START EXTRACTED DATA
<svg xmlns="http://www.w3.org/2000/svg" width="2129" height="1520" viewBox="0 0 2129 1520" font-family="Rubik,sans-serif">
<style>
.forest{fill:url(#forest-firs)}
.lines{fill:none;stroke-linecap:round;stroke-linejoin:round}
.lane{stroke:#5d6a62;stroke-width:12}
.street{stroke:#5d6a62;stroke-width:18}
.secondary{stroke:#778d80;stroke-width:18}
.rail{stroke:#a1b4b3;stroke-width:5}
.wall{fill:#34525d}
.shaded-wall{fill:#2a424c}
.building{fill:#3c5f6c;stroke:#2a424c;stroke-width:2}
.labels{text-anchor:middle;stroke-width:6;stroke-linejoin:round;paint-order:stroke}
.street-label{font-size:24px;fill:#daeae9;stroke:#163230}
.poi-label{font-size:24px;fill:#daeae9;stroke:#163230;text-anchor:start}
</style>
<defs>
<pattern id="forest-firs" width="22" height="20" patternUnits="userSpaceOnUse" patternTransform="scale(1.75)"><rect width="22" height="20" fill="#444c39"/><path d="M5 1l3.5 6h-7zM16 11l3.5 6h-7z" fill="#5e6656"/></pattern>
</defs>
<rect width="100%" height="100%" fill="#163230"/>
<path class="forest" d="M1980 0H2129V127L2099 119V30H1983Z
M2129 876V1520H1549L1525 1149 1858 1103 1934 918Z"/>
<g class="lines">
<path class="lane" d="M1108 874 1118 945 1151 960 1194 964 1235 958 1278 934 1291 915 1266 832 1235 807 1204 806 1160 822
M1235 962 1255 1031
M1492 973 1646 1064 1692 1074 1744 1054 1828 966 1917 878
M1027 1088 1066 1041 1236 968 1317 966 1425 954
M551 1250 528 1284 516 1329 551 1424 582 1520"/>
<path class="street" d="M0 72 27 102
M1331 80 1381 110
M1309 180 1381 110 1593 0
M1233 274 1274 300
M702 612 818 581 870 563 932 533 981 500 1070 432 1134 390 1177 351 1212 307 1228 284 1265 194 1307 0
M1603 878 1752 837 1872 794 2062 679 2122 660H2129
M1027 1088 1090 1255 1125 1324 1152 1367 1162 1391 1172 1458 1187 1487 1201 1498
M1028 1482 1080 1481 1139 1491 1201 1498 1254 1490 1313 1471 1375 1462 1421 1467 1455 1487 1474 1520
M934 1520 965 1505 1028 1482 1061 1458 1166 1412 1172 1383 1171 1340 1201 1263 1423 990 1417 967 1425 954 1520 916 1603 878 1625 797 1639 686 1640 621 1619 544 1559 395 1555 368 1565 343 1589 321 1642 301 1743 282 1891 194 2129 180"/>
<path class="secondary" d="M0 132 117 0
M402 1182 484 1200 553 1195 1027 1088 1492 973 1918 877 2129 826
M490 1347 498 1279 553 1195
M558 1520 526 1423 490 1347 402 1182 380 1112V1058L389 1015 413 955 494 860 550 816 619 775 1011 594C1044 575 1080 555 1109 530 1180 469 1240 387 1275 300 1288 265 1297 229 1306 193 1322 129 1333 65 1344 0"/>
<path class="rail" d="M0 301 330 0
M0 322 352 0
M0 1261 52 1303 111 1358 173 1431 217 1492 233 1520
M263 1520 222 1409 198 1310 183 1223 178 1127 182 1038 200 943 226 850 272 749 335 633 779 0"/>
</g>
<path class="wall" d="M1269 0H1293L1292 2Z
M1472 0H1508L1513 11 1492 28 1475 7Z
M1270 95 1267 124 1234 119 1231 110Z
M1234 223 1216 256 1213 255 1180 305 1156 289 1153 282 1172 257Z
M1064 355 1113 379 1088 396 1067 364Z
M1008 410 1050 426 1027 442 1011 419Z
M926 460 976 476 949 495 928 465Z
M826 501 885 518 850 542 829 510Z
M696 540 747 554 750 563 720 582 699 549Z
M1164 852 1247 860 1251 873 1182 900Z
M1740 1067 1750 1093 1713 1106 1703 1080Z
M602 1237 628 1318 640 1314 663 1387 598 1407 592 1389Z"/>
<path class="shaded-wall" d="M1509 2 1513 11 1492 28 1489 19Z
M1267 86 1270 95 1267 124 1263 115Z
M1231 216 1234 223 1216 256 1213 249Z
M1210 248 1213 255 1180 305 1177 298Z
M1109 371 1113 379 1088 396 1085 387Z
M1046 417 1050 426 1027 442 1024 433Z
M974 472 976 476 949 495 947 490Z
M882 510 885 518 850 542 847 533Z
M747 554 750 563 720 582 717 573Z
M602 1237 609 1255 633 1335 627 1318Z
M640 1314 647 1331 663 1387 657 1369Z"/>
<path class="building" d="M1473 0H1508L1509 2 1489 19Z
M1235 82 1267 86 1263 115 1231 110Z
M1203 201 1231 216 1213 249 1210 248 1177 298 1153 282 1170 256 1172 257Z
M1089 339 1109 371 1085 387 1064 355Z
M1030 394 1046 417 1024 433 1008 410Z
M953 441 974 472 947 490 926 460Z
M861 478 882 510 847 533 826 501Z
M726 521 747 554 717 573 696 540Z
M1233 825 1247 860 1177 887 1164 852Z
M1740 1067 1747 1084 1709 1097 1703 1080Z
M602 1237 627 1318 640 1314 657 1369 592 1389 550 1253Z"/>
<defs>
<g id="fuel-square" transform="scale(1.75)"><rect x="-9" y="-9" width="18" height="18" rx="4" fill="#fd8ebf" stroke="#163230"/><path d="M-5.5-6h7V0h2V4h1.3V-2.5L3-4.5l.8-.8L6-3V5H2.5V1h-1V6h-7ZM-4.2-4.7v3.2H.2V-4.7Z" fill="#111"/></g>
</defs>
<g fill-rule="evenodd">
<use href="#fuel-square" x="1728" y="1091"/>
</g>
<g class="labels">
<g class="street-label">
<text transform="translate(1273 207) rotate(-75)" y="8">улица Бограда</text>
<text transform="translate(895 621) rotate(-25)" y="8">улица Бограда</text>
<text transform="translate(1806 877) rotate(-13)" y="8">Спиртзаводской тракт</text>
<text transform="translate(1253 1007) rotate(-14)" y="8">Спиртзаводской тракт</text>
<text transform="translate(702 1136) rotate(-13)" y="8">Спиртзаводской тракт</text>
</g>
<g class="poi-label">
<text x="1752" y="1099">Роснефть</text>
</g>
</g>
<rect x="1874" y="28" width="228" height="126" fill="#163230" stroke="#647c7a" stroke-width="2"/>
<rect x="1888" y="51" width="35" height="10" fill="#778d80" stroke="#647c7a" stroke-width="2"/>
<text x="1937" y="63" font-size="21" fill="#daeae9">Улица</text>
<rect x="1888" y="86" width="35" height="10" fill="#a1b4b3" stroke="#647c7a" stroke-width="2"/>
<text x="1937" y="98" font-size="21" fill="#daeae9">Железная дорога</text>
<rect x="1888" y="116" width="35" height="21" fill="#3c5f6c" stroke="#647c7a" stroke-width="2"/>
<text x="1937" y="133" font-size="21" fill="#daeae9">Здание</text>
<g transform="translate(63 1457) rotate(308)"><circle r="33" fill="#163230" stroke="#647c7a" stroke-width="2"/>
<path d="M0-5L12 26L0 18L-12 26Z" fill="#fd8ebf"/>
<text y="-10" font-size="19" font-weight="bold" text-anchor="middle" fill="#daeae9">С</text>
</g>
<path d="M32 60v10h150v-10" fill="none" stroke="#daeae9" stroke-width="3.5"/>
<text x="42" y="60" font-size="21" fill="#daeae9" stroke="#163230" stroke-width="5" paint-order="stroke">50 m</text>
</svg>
END EXTRACTED DATA
Copy out the whole listing exactly.

SOLUTION TO THIS TASK:
<svg xmlns="http://www.w3.org/2000/svg" width="2129" height="1520" viewBox="0 0 2129 1520" font-family="Rubik,sans-serif">
<style>
.forest{fill:url(#forest-firs)}
.lines{fill:none;stroke-linecap:round;stroke-linejoin:round}
.lane{stroke:#5d6a62;stroke-width:12}
.street{stroke:#5d6a62;stroke-width:18}
.secondary{stroke:#778d80;stroke-width:18}
.rail{stroke:#a1b4b3;stroke-width:5}
.wall{fill:#34525d}
.shaded-wall{fill:#2a424c}
.building{fill:#3c5f6c;stroke:#2a424c;stroke-width:2}
.labels{text-anchor:middle;stroke-width:6;stroke-linejoin:round;paint-order:stroke}
.street-label{font-size:24px;fill:#daeae9;stroke:#163230}
.poi-label{font-size:24px;fill:#daeae9;stroke:#163230;text-anchor:start}
</style>
<defs>
<pattern id="forest-firs" width="22" height="20" patternUnits="userSpaceOnUse" patternTransform="scale(1.75)"><rect width="22" height="20" fill="#444c39"/><path d="M5 1l3.5 6h-7zM16 11l3.5 6h-7z" fill="#5e6656"/></pattern>
</defs>
<rect width="100%" height="100%" fill="#163230"/>
<path class="forest" d="M1980 0H2129V127L2099 119V30H1983Z
M2129 876V1520H1549L1525 1149 1858 1103 1934 918Z"/>
<g class="lines">
<path class="lane" d="M1108 874 1118 945 1151 960 1194 964 1235 958 1278 934 1291 915 1266 832 1235 807 1204 806 1160 822
M1235 962 1255 1031
M1492 973 1646 1064 1692 1074 1744 1054 1828 966 1917 878
M1027 1088 1066 1041 1236 968 1317 966 1425 954
M551 1250 528 1284 516 1329 551 1424 582 1520"/>
<path class="street" d="M0 72 27 102
M1331 80 1381 110
M1309 180 1381 110 1593 0
M1233 274 1274 300
M702 612 818 581 870 563 932 533 981 500 1070 432 1134 390 1177 351 1212 307 1228 284 1265 194 1307 0
M1603 878 1752 837 1872 794 2062 679 2122 660H2129
M1027 1088 1090 1255 1125 1324 1152 1367 1162 1391 1172 1458 1187 1487 1201 1498
M1028 1482 1080 1481 1139 1491 1201 1498 1254 1490 1313 1471 1375 1462 1421 1467 1455 1487 1474 1520
M934 1520 965 1505 1028 1482 1061 1458 1166 1412 1172 1383 1171 1340 1201 1263 1423 990 1417 967 1425 954 1520 916 1603 878 1625 797 1639 686 1640 621 1619 544 1559 395 1555 368 1565 343 1589 321 1642 301 1743 282 1891 194 2129 180"/>
<path class="secondary" d="M0 132 117 0
M402 1182 484 1200 553 1195 1027 1088 1492 973 1918 877 2129 826
M490 1347 498 1279 553 1195
M558 1520 526 1423 490 1347 402 1182 380 1112V1058L389 1015 413 955 494 860 550 816 619 775 1011 594C1044 575 1080 555 1109 530 1180 469 1240 387 1275 300 1288 265 1297 229 1306 193 1322 129 1333 65 1344 0"/>
<path class="rail" d="M0 301 330 0
M0 322 352 0
M0 1261 52 1303 111 1358 173 1431 217 1492 233 1520
M263 1520 222 1409 198 1310 183 1223 178 1127 182 1038 200 943 226 850 272 749 335 633 779 0"/>
</g>
<path class="wall" d="M1269 0H1293L1292 2Z
M1472 0H1508L1513 11 1492 28 1475 7Z
M1270 95 1267 124 1234 119 1231 110Z
M1234 223 1216 256 1213 255 1180 305 1156 289 1153 282 1172 257Z
M1064 355 1113 379 1088 396 1067 364Z
M1008 410 1050 426 1027 442 1011 419Z
M926 460 976 476 949 495 928 465Z
M826 501 885 518 850 542 829 510Z
M696 540 747 554 750 563 720 582 699 549Z
M1164 852 1247 860 1251 873 1182 900Z
M1740 1067 1750 1093 1713 1106 1703 1080Z
M602 1237 628 1318 640 1314 663 1387 598 1407 592 1389Z"/>
<path class="shaded-wall" d="M1509 2 1513 11 1492 28 1489 19Z
M1267 86 1270 95 1267 124 1263 115Z
M1231 216 1234 223 1216 256 1213 249Z
M1210 248 1213 255 1180 305 1177 298Z
M1109 371 1113 379 1088 396 1085 387Z
M1046 417 1050 426 1027 442 1024 433Z
M974 472 976 476 949 495 947 490Z
M882 510 885 518 850 542 847 533Z
M747 554 750 563 720 582 717 573Z
M602 1237 609 1255 633 1335 627 1318Z
M640 1314 647 1331 663 1387 657 1369Z"/>
<path class="building" d="M1473 0H1508L1509 2 1489 19Z
M1235 82 1267 86 1263 115 1231 110Z
M1203 201 1231 216 1213 249 1210 248 1177 298 1153 282 1170 256 1172 257Z
M1089 339 1109 371 1085 387 1064 355Z
M1030 394 1046 417 1024 433 1008 410Z
M953 441 974 472 947 490 926 460Z
M861 478 882 510 847 533 826 501Z
M726 521 747 554 717 573 696 540Z
M1233 825 1247 860 1177 887 1164 852Z
M1740 1067 1747 1084 1709 1097 1703 1080Z
M602 1237 627 1318 640 1314 657 1369 592 1389 550 1253Z"/>
<defs>
<g id="fuel-square" transform="scale(1.75)"><rect x="-9" y="-9" width="18" height="18" rx="4" fill="#fd8ebf" stroke="#163230"/><path d="M-5.5-6h7V0h2V4h1.3V-2.5L3-4.5l.8-.8L6-3V5H2.5V1h-1V6h-7ZM-4.2-4.7v3.2H.2V-4.7Z" fill="#111"/></g>
</defs>
<g fill-rule="evenodd">
<use href="#fuel-square" x="1728" y="1091"/>
</g>
<g class="labels">
<g class="street-label">
<text transform="translate(1273 207) rotate(-75)" y="8">улица Бограда</text>
<text transform="translate(895 621) rotate(-25)" y="8">улица Бограда</text>
<text transform="translate(1806 877) rotate(-13)" y="8">Спиртзаводской тракт</text>
<text transform="translate(1253 1007) rotate(-14)" y="8">Спиртзаводской тракт</text>
<text transform="translate(702 1136) rotate(-13)" y="8">Спиртзаводской тракт</text>
</g>
<g class="poi-label">
<text x="1752" y="1099">Роснефть</text>
</g>
</g>
<rect x="1874" y="28" width="228" height="126" fill="#163230" stroke="#647c7a" stroke-width="2"/>
<rect x="1888" y="51" width="35" height="10" fill="#778d80" stroke="#647c7a" stroke-width="2"/>
<text x="1937" y="63" font-size="21" fill="#daeae9">Улица</text>
<rect x="1888" y="86" width="35" height="10" fill="#a1b4b3" stroke="#647c7a" stroke-width="2"/>
<text x="1937" y="98" font-size="21" fill="#daeae9">Железная дорога</text>
<rect x="1888" y="116" width="35" height="21" fill="#3c5f6c" stroke="#647c7a" stroke-width="2"/>
<text x="1937" y="133" font-size="21" fill="#daeae9">Здание</text>
<g transform="translate(63 1457) rotate(308)"><circle r="33" fill="#163230" stroke="#647c7a" stroke-width="2"/>
<path d="M0-5L12 26L0 18L-12 26Z" fill="#fd8ebf"/>
<text y="-10" font-size="19" font-weight="bold" text-anchor="middle" fill="#daeae9">С</text>
</g>
<path d="M32 60v10h150v-10" fill="none" stroke="#daeae9" stroke-width="3.5"/>
<text x="42" y="60" font-size="21" fill="#daeae9" stroke="#163230" stroke-width="5" paint-order="stroke">50 m</text>
</svg>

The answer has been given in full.